▶ Aim
Transcribe the section of the Argosy Casino Alton text that begins with the words containing "Argosy Casino Alton is" and ends with "by Penn Entertainment.".

- Interactive map of Argosy Casino Alton
- Location: Alton, Illinois; 1 Piasa St; 38°53′22″N 90°11′10″W﻿ / ﻿38.88944°N 90.18611°W;
- Opened: 1991
- Gaming space: 23,000 sq ft (2,100 m^{2})
- Casino type: Riverboat
- Owner: Gaming and Leisure Properties
- Operating license holder: Penn Entertainment
- Public transit access: MCT
- Website: argosyalton.com

= Argosy Casino Alton =

Riverboat casino in Illinois

Argosy Casino Alton is a riverboat casino located in Alton, Illinois, in the Greater St. Louis metropolitan area. It is owned by Gaming and Leisure Properties and operated by Penn Entertainment.

▶ Information given

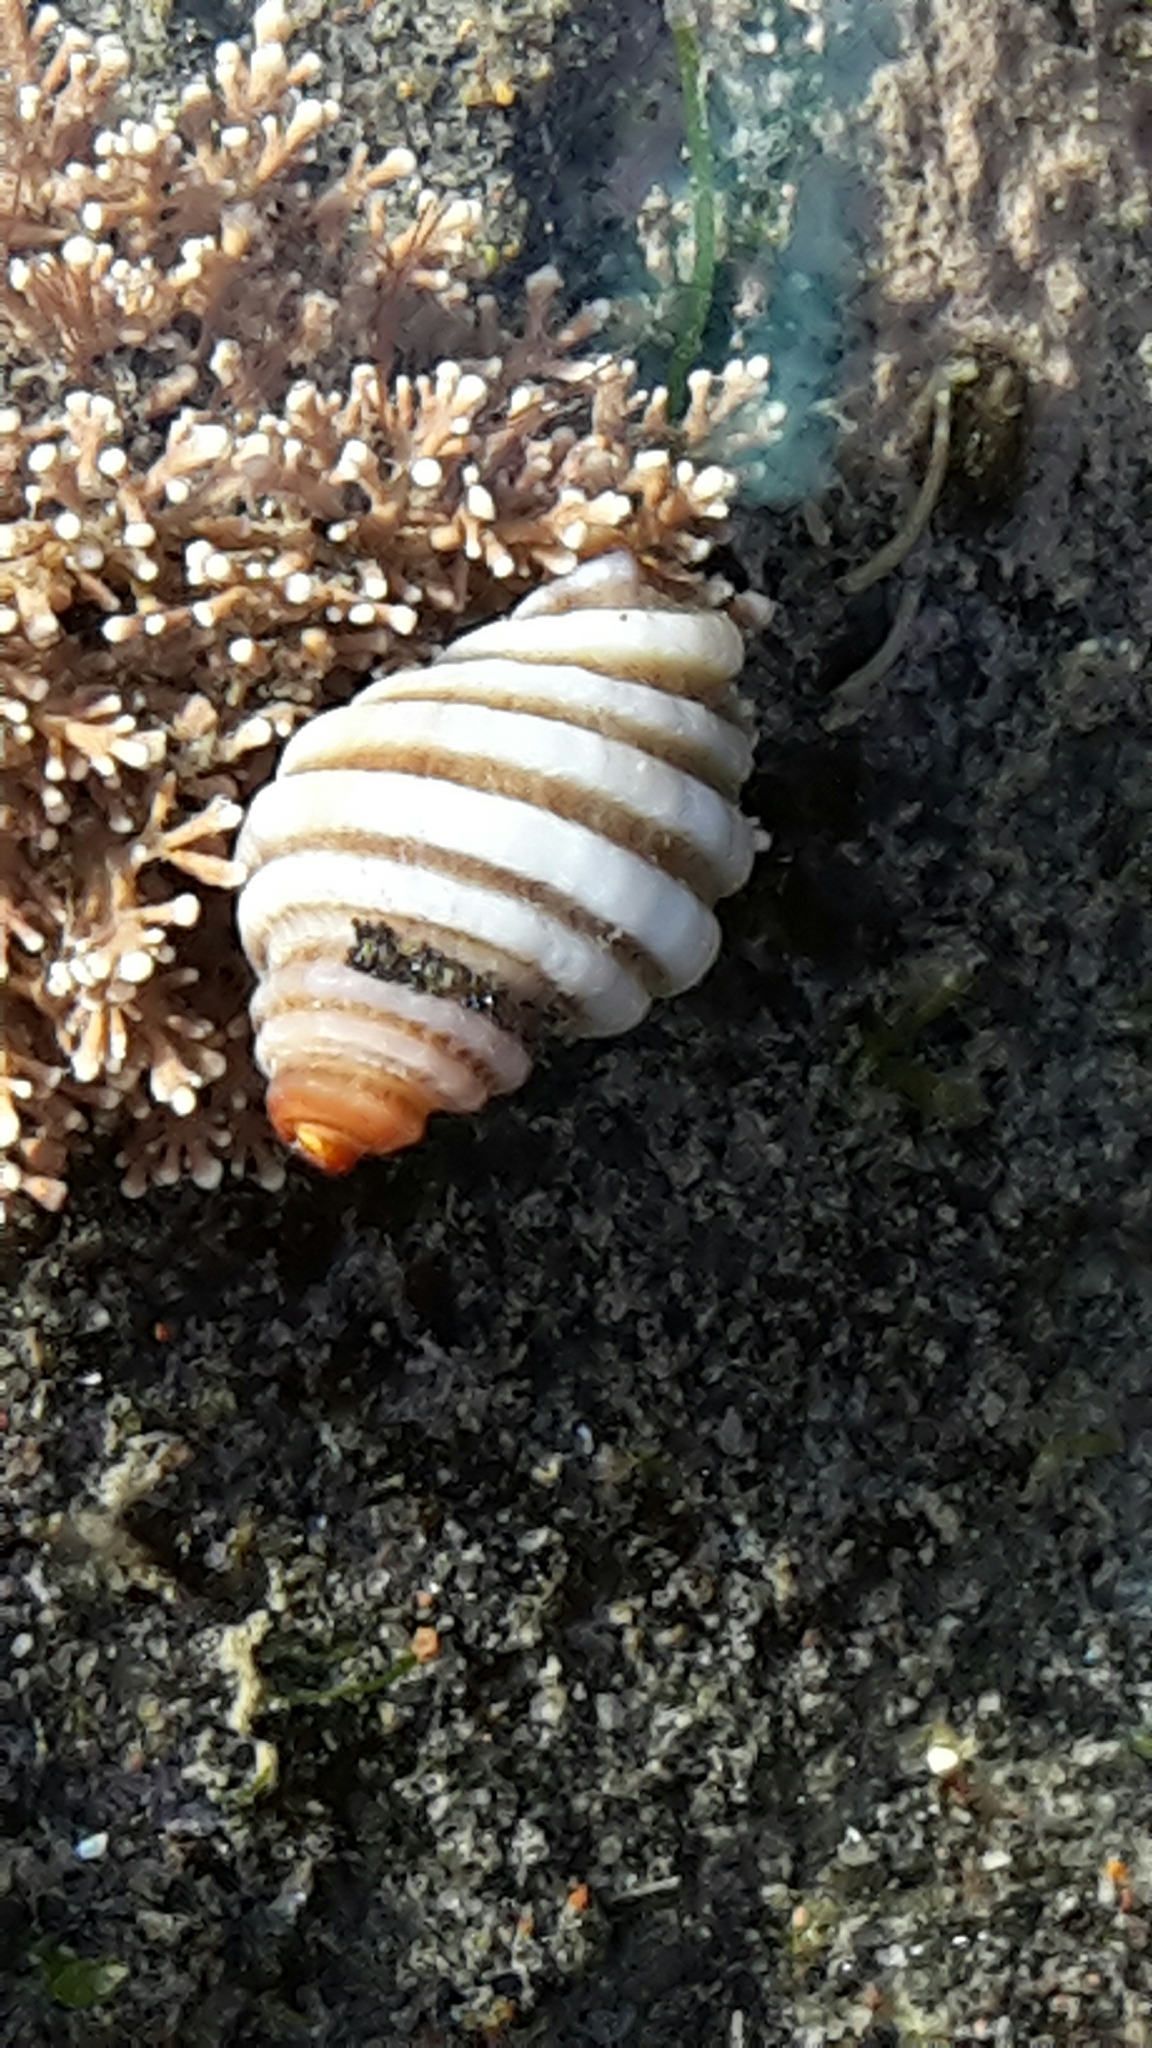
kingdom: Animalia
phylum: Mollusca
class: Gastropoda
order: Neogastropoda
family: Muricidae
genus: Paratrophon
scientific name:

==

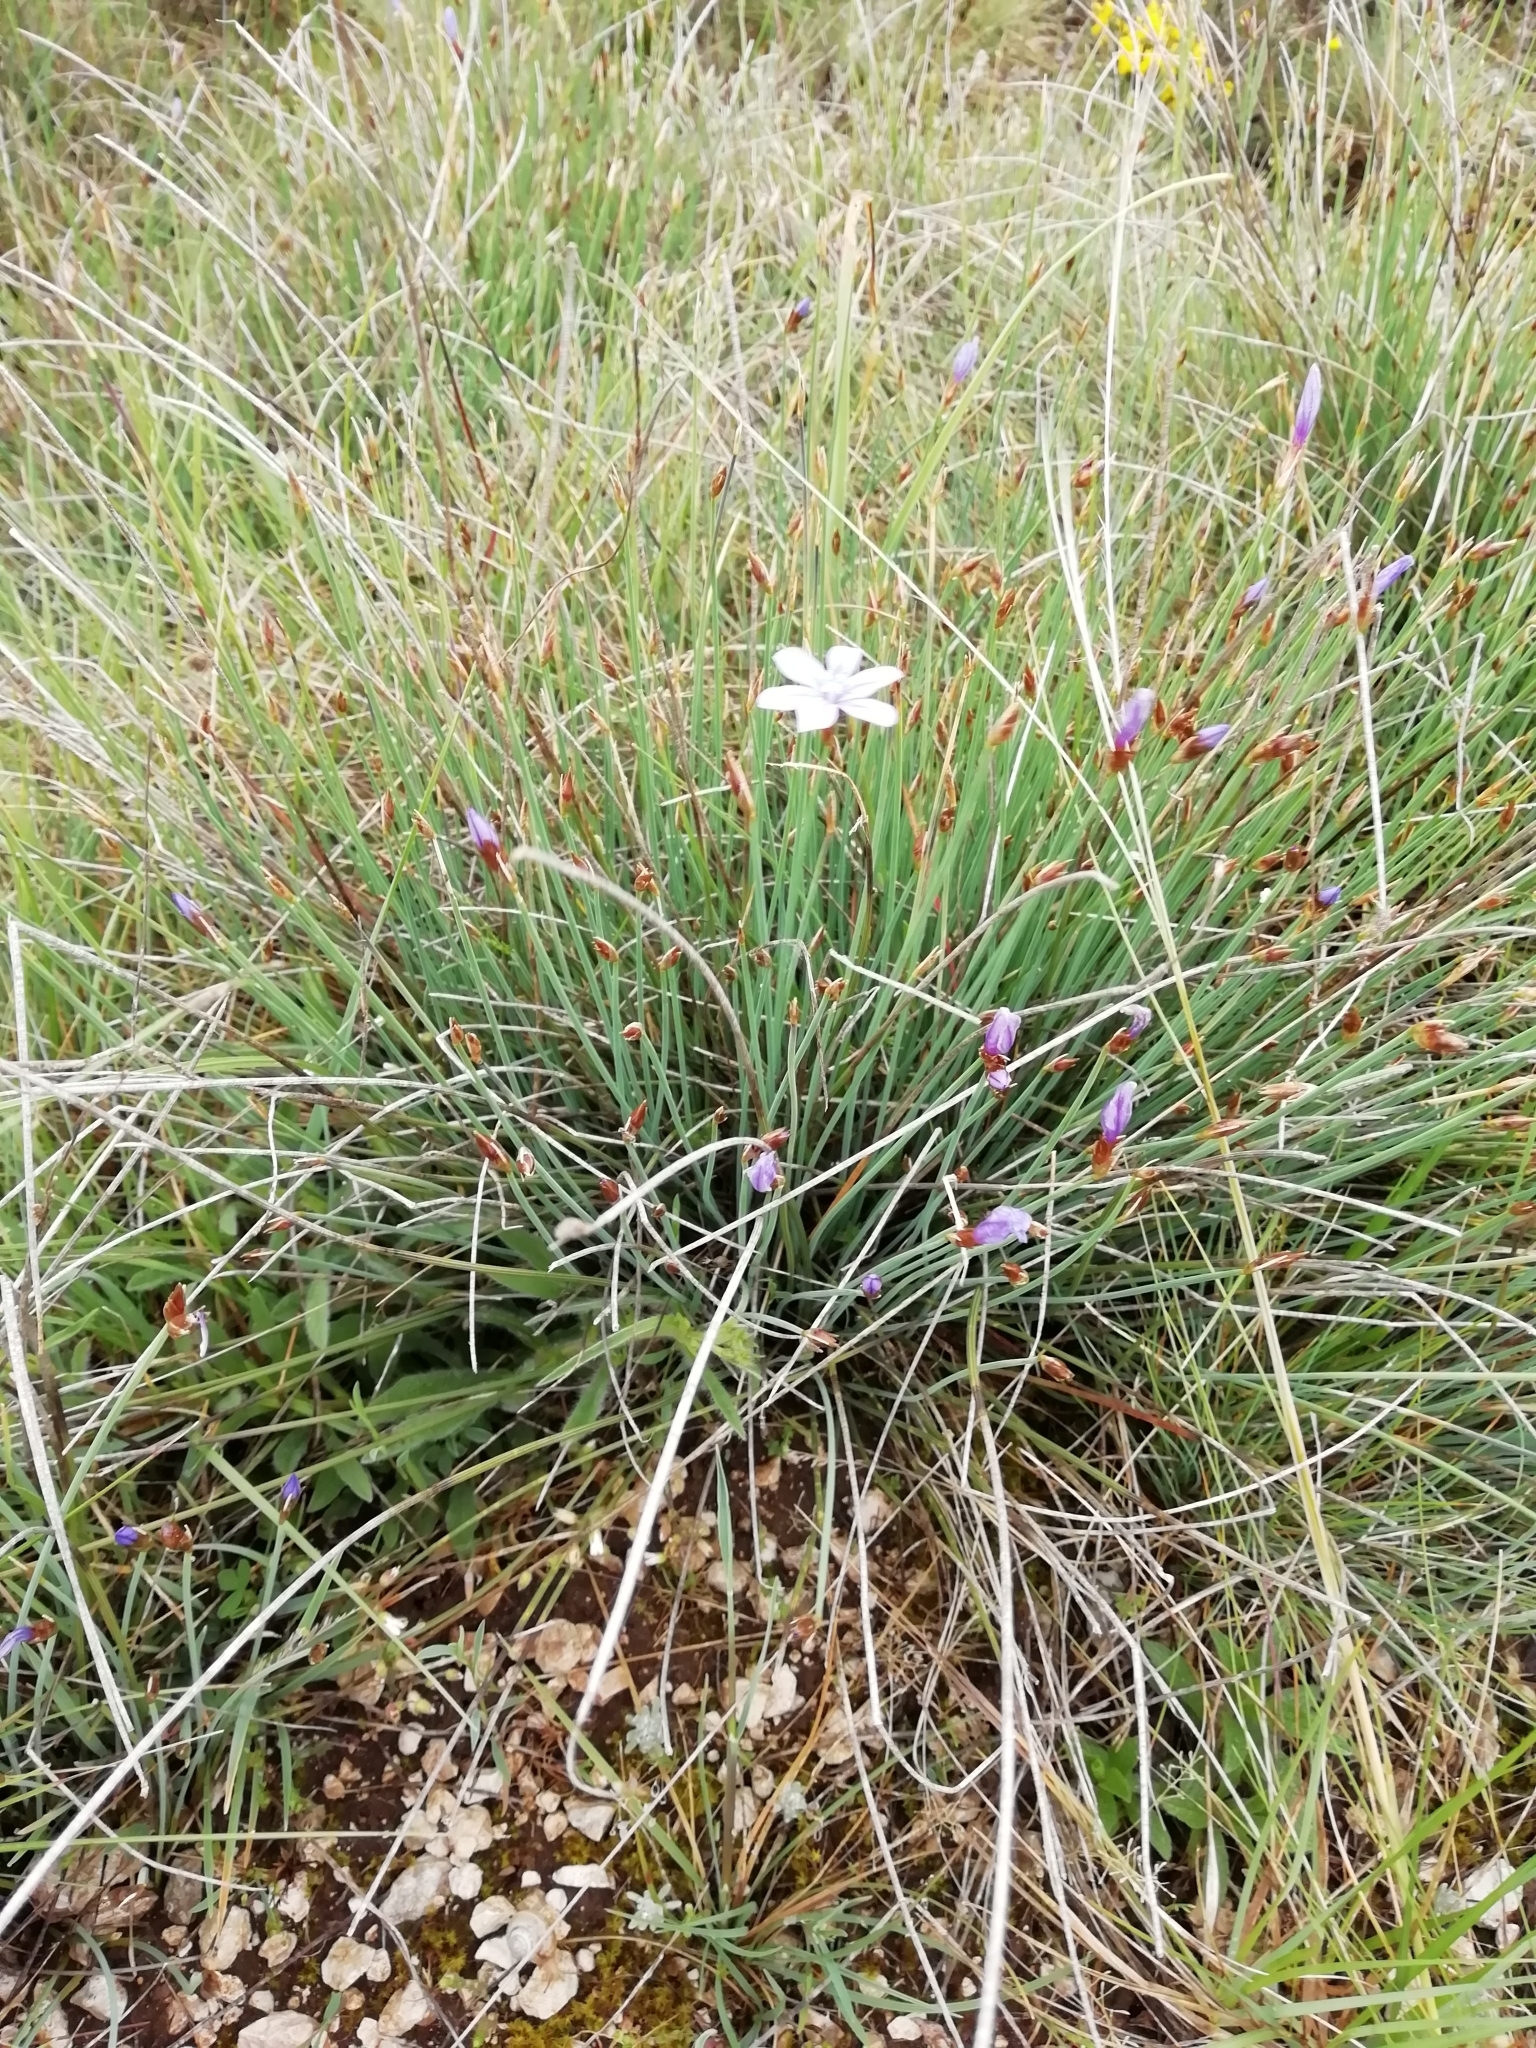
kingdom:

▶ Output for this exercise
Argosy Casino Alton is a riverboat casino located in Alton, Illinois, in the Greater St. Louis metropolitan area. It is owned by Gaming and Leisure Properties and operated by Penn Entertainment.